# [WHAT IS BEING ASKED]
Which lines in the records below contain the word "solid"? Copy each of them.

Object modification listings:
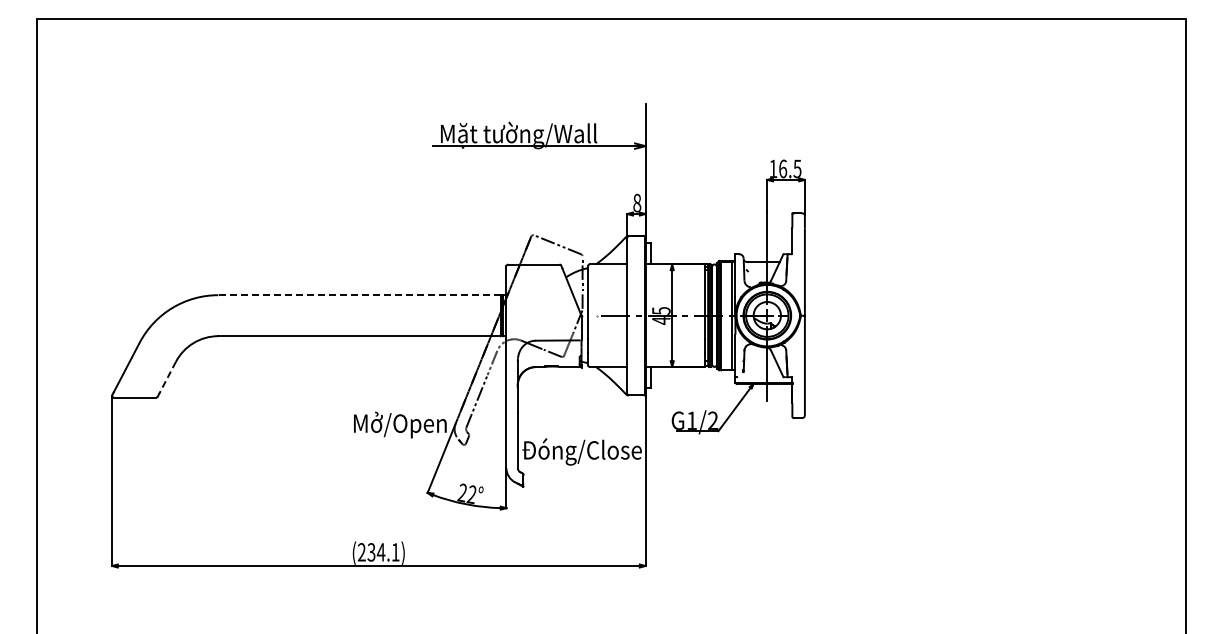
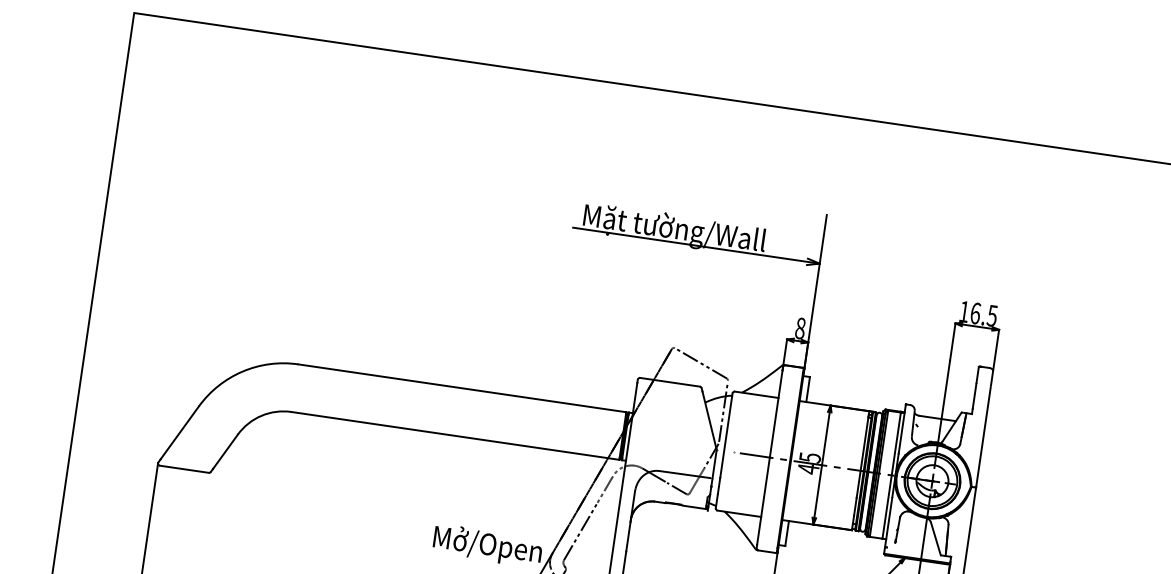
line: (359, 295) -> (462, 388), dashed -> solid
line: (167, 378) -> (225, 452), dashed -> solid

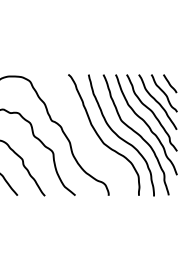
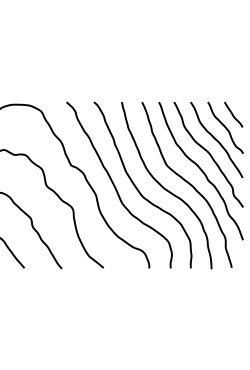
curve: (84, 135) -> (115, 185), added

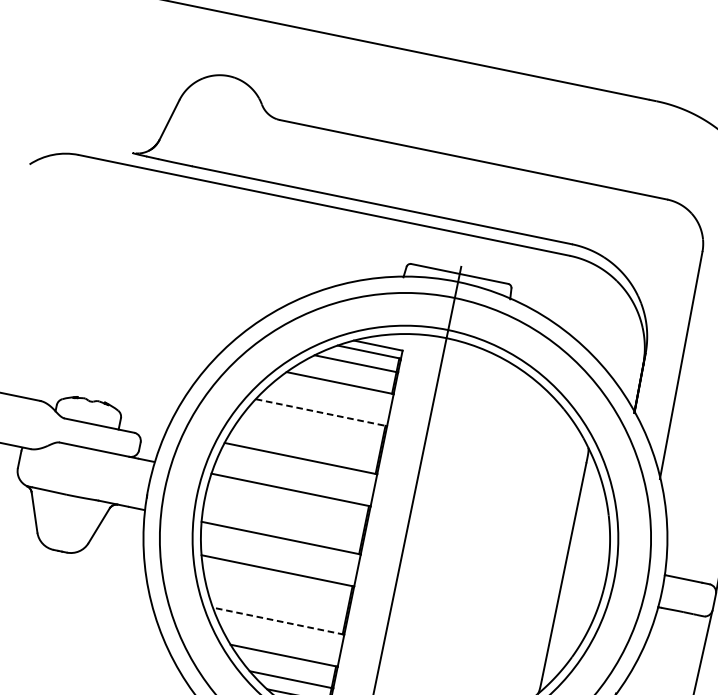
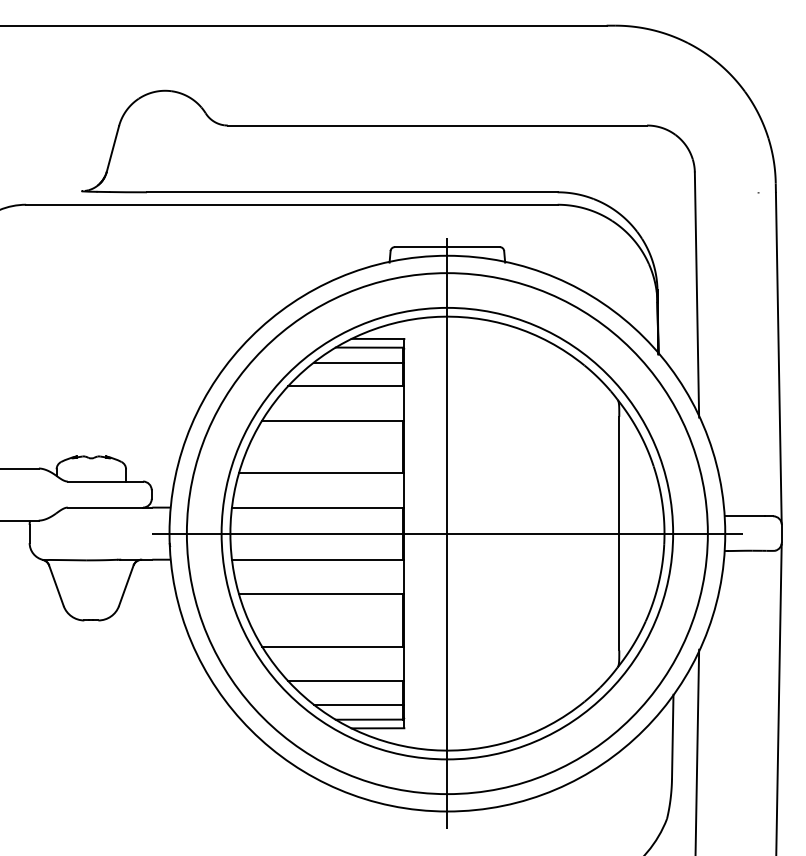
line: (321, 412) -> (333, 420), dashed -> solid
line: (405, 538) -> (447, 533), added
line: (277, 621) -> (332, 646), dashed -> solid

# [OUTPUT BELOW]
line: (359, 295) -> (462, 388), dashed -> solid
line: (167, 378) -> (225, 452), dashed -> solid
line: (321, 412) -> (333, 420), dashed -> solid
line: (277, 621) -> (332, 646), dashed -> solid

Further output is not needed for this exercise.